**O QUE FAZER**
(a) Responda, com base no texto sobre proteção de minorias:
(i) Qual é uma das principais funções das cortes constitucionais, como o STF?
(ii) Segundo Sarmento, o que não se pode fazer quando se discutem direitos de grupos minoritários?
(iii) Além de Sarmento, quem admite que a conciliação põe em xeque o papel contramajoritário da Corte?
(b) Copie sem mudar nada o trecho do texto sobre proteção de minorias que abre com as palavras "Proteção de minorias" e fecha com "contramajoritário da Corte.".
(c) Escreva o que vem depois no texto sobre proteção de minorias, continuando a partir da última frase.

**TEXTO DE ORIGEM**
Proteção de minorias
Os três especialistas chamam atenção para o fato, desconhecido ou não entendido por muitas pessoas, de que a proteção dos direitos de minorias é uma das principais funções das cortes constitucionais, como o STF. Eles reforçam que esse é exatamente o caso dos povos originários no Brasil.
“É tudo heterodoxo e perigoso. O papel do Supremo nessa matéria, à luz do que dispõe a Constituição, é proteger direitos fundamentais do grupo vulnerabilizado”, explica Sarmento. “Você não pode conciliar quando você está discutindo direitos de grupos minoritários”, acrescenta.
Tanto ele quanto Marcelo Neves admitem que a conciliação e como ela se deu até agora colocam em xeque esse papel contramajoritário da Corte.

**CONTEÚDO DA LISTAGEM**
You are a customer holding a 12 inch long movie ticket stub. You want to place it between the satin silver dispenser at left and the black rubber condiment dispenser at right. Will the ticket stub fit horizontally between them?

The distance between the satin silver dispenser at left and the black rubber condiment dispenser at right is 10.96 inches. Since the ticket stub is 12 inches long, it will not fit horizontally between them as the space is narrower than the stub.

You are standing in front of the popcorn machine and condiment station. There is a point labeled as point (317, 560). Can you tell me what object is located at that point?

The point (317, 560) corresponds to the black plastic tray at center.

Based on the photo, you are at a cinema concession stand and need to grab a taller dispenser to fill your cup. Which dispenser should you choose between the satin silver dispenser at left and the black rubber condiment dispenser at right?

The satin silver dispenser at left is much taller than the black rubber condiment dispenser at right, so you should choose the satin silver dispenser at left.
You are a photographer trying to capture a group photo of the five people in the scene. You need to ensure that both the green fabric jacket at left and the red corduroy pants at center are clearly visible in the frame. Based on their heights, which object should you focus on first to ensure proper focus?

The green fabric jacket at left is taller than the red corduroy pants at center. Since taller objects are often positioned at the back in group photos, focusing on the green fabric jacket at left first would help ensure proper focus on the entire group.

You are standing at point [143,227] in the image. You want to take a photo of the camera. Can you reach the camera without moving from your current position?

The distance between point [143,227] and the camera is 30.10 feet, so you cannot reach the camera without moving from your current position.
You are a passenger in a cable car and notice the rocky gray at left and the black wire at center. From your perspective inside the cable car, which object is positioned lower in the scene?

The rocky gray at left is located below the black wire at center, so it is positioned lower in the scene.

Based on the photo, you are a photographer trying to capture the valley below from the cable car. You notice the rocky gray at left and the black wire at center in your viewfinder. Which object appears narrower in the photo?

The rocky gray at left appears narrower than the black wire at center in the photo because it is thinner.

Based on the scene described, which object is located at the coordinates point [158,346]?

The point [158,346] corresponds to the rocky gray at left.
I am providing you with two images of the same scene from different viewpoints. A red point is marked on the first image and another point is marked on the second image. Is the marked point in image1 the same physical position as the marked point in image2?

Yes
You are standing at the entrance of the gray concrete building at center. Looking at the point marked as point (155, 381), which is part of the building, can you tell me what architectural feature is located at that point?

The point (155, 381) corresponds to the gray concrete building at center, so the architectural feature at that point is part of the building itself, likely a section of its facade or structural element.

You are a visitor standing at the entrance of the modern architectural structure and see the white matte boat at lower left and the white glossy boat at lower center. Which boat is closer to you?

**RESPOSTAS DAS TAREFAS**
(a)
(i) A proteção dos direitos de minorias.
(ii) Conciliar.
(iii) Marcelo Neves.

(b)
Proteção de minorias
Os três especialistas chamam atenção para o fato, desconhecido ou não entendido por muitas pessoas, de que a proteção dos direitos de minorias é uma das principais funções das cortes constitucionais, como o STF. Eles reforçam que esse é exatamente o caso dos povos originários no Brasil.
“É tudo heterodoxo e perigoso. O papel do Supremo nessa matéria, à luz do que dispõe a Constituição, é proteger direitos fundamentais do grupo vulnerabilizado”, explica Sarmento. “Você não pode conciliar quando você está discutindo direitos de grupos minoritários”, acrescenta.
Tanto ele quanto Marcelo Neves admitem que a conciliação e como ela se deu até agora colocam em xeque esse papel contramajoritário da Corte.

(c)
“[Nesse caso, o STF] renuncia ao seu poder de determinar quais são os direitos fundamentais e os direitos das minorias em casos concretos, como esse específico referente aos povos indígenas”, diz Neves.
O acadêmico da UnB entende que, mesmo que o resultado da conciliação tenha de ser homologado pelo plenário do Supremo, como justifica Mendes, essa atribuição da corte fica ameaçada. “O Supremo retira-se de suas funções, em nome de um modelo negocial que é problemático quando se trata de direitos fundamentais ou direito de minoria já afirmado concretamente, não abstratamente, numa decisão judicial [anterior]”, preconiza.
Conciliação sobre outros temas
Na segunda audiência da comissão de conciliação, no dia 29, falando em nome de Gilmar Mendes, o juiz auxiliar disse que não há disposição do STF para mudar sua posição sobre o marco temporal. Portanto, a comissão deveria discutir outros assuntos, como formas de viabilizar a indenização de produtores rurais com áreas em terras indígenas.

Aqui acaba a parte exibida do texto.